We’ll perform a thorough examination of both the breast bilaterally
as well as on lymph node draining basins.
Then we obtain age appropriate diagnostic imaging whether it's an ultrasound or a mammogram.
Remember, obtaining this imaging before disturbing the anatomy with the tissue biopsies.
Then, we obtain tissue biopsies to guide the next step in management.
We put all these information together and we introduce an optimal treatment plan to the patient.
For palpable lesions biopsies are easy, but for non-palpable lesions,
biopsies may require additional image guidance.
Physical findings are important in physical examinations important.
We wanna disrobe the patient and examine both breasts for symmetry as well as for masses
and now we wanna look up the draining lymph node basins focusing
particularly on the supraclavicular, behind the pectoralis muscles as well as in the armpit.
Again, laboratory values routine in nature are usually not very helpful.
These include chemistries and CBCs.
Here’s an image of an ultrasound.
Again, ultrasounds are especially useful in young patients.
Anechoic lesions on an ultrasound mean that it’s likely to be fluid field
and potentially just a benign cyst.

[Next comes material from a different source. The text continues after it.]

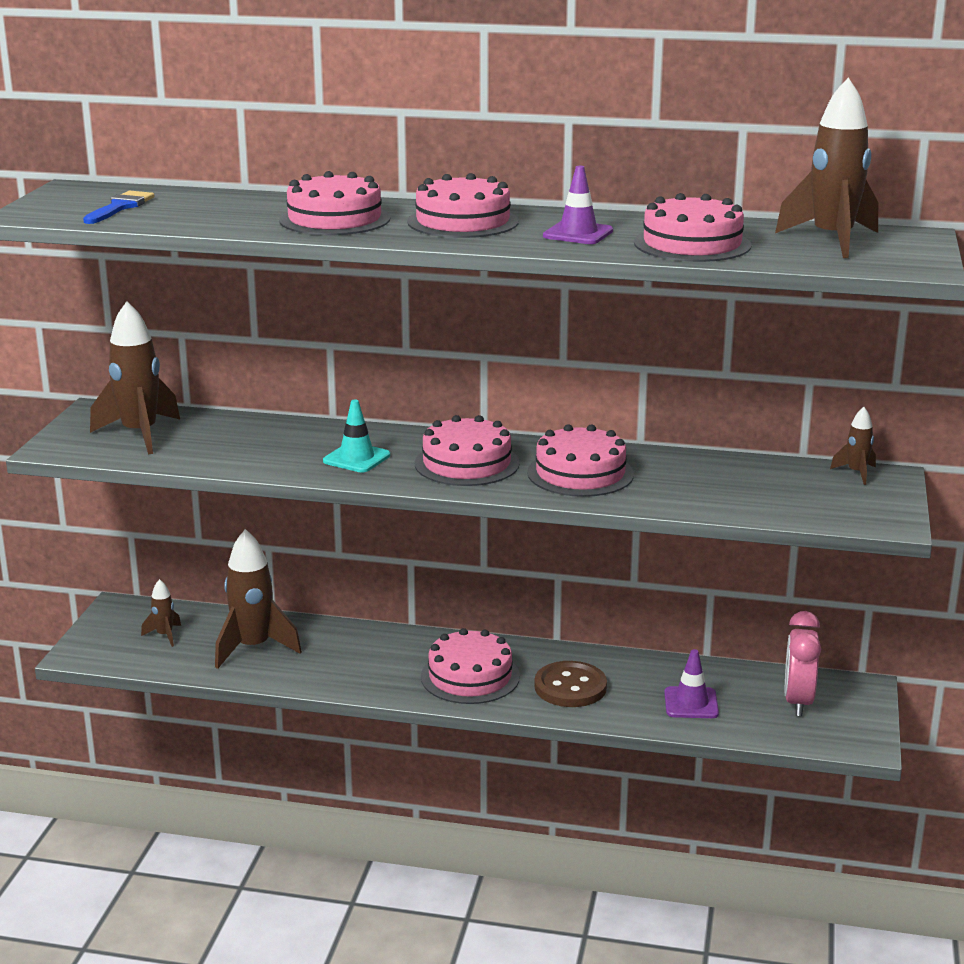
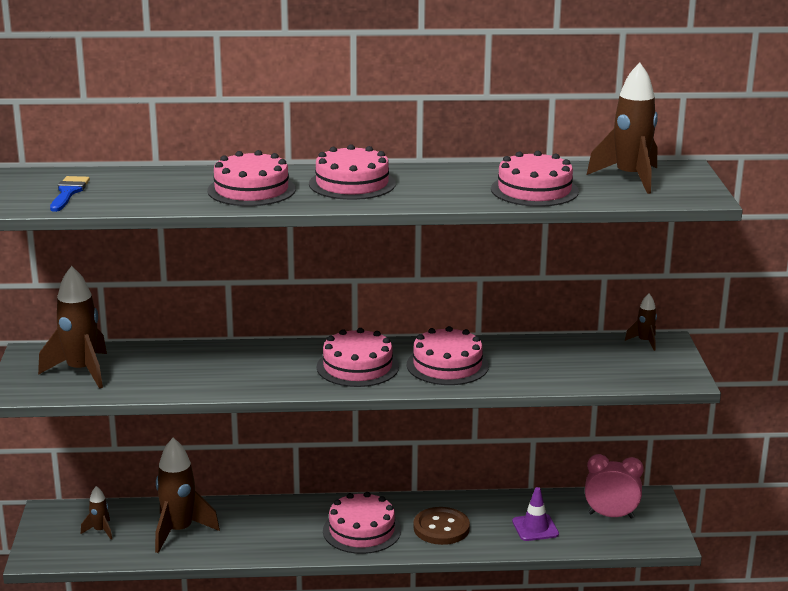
camera: 15 degrees left, 0 degrees up
(356, 458) = (270, 372): turquoise traffic cone -> none
(578, 234) = (446, 188): purple traffic cone -> none
(798, 702) = (611, 515): pink clock -> pink clock turned 105 degrees clockwise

Here’s a mammogram.
In these series of three images you see microcalcifications in a suspicious mass.
Mammograms are assigned a BI-RADS classification for it’s suspicion for a breast cancer.
Let's move on to a discussion of ductal carcinoma in situ, also known as DCIS.

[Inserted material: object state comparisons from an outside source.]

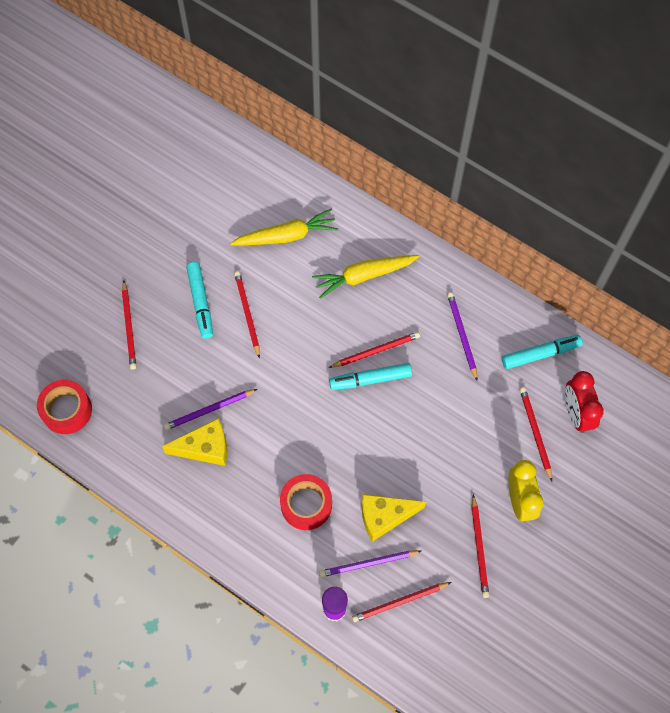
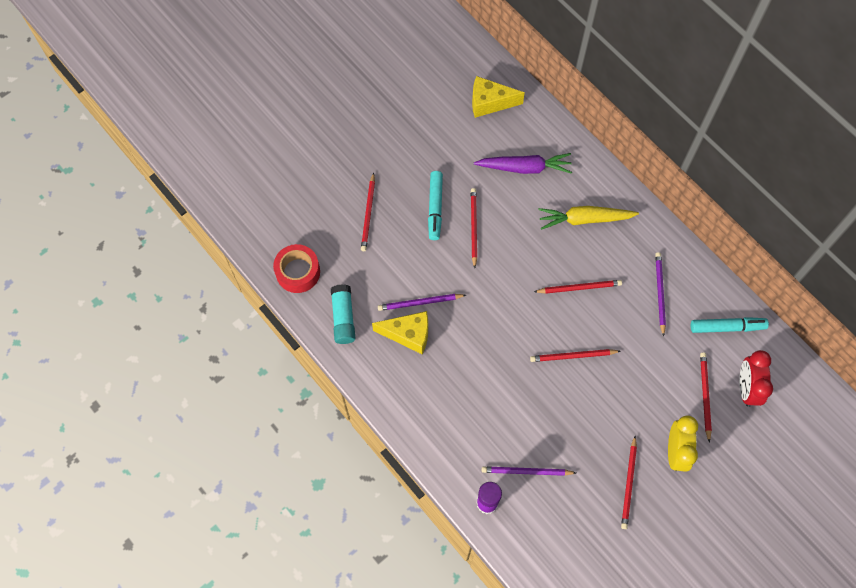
camera: 15 degrees right, 0 degrees up
(129, 448) = (343, 318): none -> turquoise glue stick
(286, 235) = (525, 167): yellow carrot -> purple carrot
(306, 504) = (484, 406): red tape -> none
(370, 379) = (568, 311): turquoise marker -> none
(384, 517) = (551, 434): yellow cheese -> yellow cheese (489, 103)
(399, 602) = (546, 512): red pencil -> red pencil (573, 356)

DCIS is considered a neoplastic process but importantly it is confined to the ducts alone.
It is one of the most common diagnoses
and due to the increase detection rates since the introduction of mammography for screening.
It may be shocking to you but screening mammograms is not used to be the standard of care.
On mammograms, DCIS like these two images, may show itsekf as microcalcifications.
It is however difficult to distinguish these from invasive cancers based on imaging alone,
therefore biopsies are necessary, again, to differentiate between a palpable versus a non-palpable.
In the vast majority of cases DCIS will not present itself as a palpable lesion.
However, if you do have a palpable mass, it is amenable to a needle core biopsy.
And of course with non-palpable masses,
we can perform a stereotactic biopsy with 3D reconstruction image-guided biopsy.
This lessens the need for a surgical excision of biopsy.
Excision is recommended for DCIS if it’s obtained on pathology.
Patients with DCIS are absolutely candidates for breast conservation therapy.
Breast conservation therapy involves partial mastectomy,
removing a portion of the breast potentially also assessing the lymph node
and this needs to be followed up with radiation and chemotherapy.
Postoperative endocrine therapy is usually offered to the patients with DCIS.
This may include Tamoxifen.
Once again, breast conservation therapy involves a local excision to include negative margins.
Patients have to have a postoperative radiation.
In fact, if the patient is not candidate for radiation therapy
or does not want postoperative radiation therapy, they are not candidates for breast conservation therapy.
The results or in outcomes are equivalent to mastectomy -
in the choice of mastectomy, maybe a personal one.
We certainly have patients who are diagnosed with DCIS or breast cancer
but chose to have a mastectomy rather than breast conservation therapy.